Two-stage least squares - Biased and Inefficient

Attention Conservation Notice: someone asked about this on social media, and I probably should have it written down for the advanced regression course, but you probably don’t need to know it. Also, if you’re an econometrician then I hate your notation and so you will probably hate mine

In two-stage least squares you have an outcome \(Y\) and want to fit a causal linear regression \(E[Y|do(X=x)]=\theta x\), but have problems with, say, confounding. If you just did the fit naively you would get an estimate \(\hat\beta\) that is biased for the causal \(\theta\) and instead estimates the conditional expectation \(E[Y|X=x]=\beta X\) in the current population.

You have some instrumental variables \(Z\) that have all the right properties to be instrumental variables, in particular that the effect of \(Z\) on \(Y\) goes entirely through \(X\).

Let \(\gamma\) be the coefficients for regressing \(Y\) on \(Z\) and \(\delta\) be the coefficients for regressing \(X\) on \(Z\). The effect of \(Z\) on \(Y\) is \(\gamma\), and since this is all mediated by \(X\) the effect of \(X\) on \(Y\) is \(\gamma/\delta\), which can be estimated by \(\hat\theta=\hat\gamma/\hat\delta\). Alternatively, we can take the fitted values \(\hat X=\hat \delta Z\) and regress \(Y\) on \(\hat X\) to give \(\hat\theta\) directly. These give the same coefficients for \(X\)
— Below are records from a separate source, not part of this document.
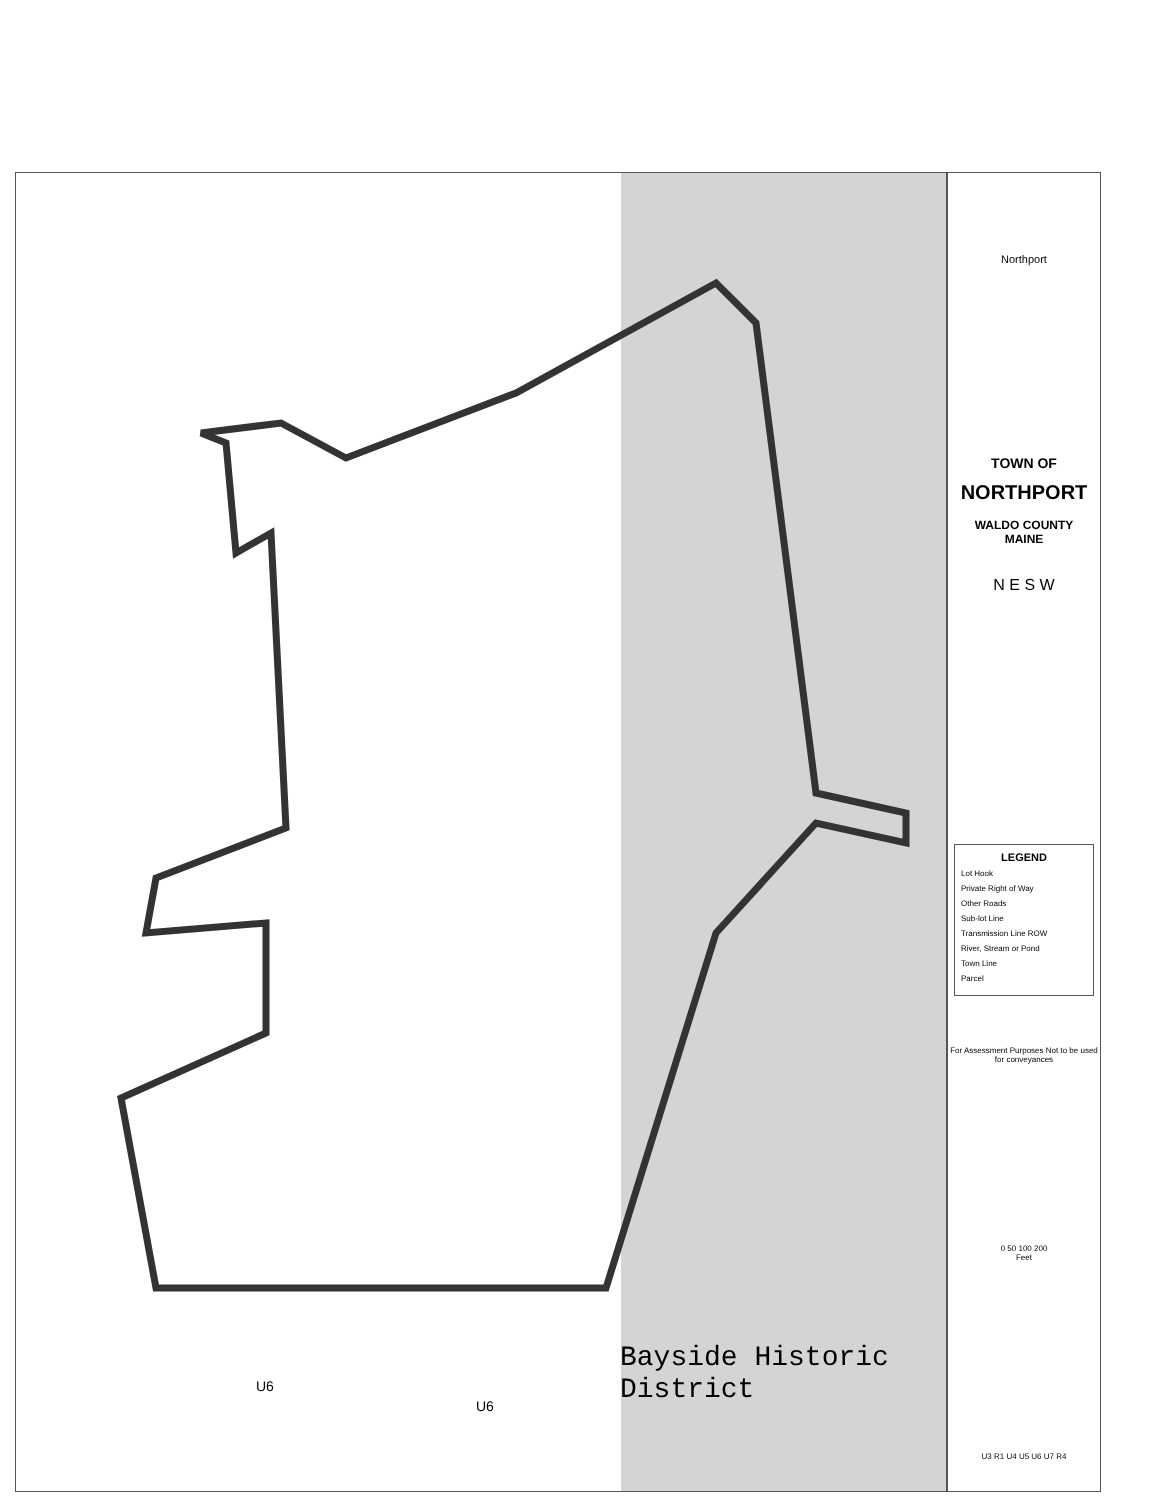U6
U6
Bayside Historic
District
Northport
TOWN OF
NORTHPORT
WALDO COUNTY
MAINE
N E S W
LEGEND
Lot Hook
Private Right of Way
Other Roads
Sub-lot Line
Transmission Line ROW
River, Stream or Pond
Town Line
Parcel
For Assessment Purposes Not to be used for conveyances
0 50 100 200
Feet
U3 R1 U4 U5 U6 U7 R4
The ratio: \[\hat\theta=\frac{\hat\gamma}{\hat\delta}= \frac{\widehat{\mathrm{var}}[Z]\widehat{\mathrm{cov}}[Z,Y]}{\widehat{\mathrm{var}}[Z]\widehat{\mathrm{cov}}[Z,X]},\] where the hats are the usual empirical estimates, which simplifies to \(\widehat{\mathrm{cov}}[Z,Y]/\widehat{\mathrm{cov}}[Z,X]\)
The two-stage: \[\hat\theta = (\hat X^T\hat X)^{-1}\hat X^TY.\] Noting that \(\hat X=P_ZX\), where \(P_Z\) is the projection on to the space spanned by \(Z\), this is \[\hat\theta=(X^TP_Z^TP_ZX)^{-1}X^TP_Z^TY =(X^TP_ZX)^{-1}X^TP_Z^TY.\] The denominator is \(X^TZ(Z^TZ)^{-1}Z^TX\) and the numerator is \(X^TZ(Z^TZ)^{-1}Z^TY\), and again everything except the last bit cancels.

More generally, you can have multiple \(X\)s and at least that many \(Z\)s and do the two-stage thing. Again \(\hat X=\hat \delta X= P_ZX\), and the estimator is \[\hat\theta = (\hat X^T\hat X)^{-1}\hat X^TY.\]

Now for the key question. What is the (asymptotic?) variance of \(\hat\theta\)? Is it just what you’d get from the second-stage model? No, but nearly.

We could write \(\hat\theta\) in terms of the inputs \[\hat\theta = ( X^TP_Z^TP_Z X)^{-1} X^TP_Z^TY,\] and then just use bilinearity of variances: \[\mathrm{var}[\hat\theta]= ( X^TP_Z^TP_Z X)^{-1} X^TP_Z^T\mathrm{var}[Y] P_ZX( X^TP_Z^TP_Z X)^{-1}.\]

This looks very much like it will simplify to just the ordinary regression variance! There’s one trap: \(\mathrm{var}[Y]\). Our model says \(Y=X\theta+\epsilon\), for (say) iid Normal \(\epsilon\). It doesn’t say \(Y=\hat X\theta+\epsilon\).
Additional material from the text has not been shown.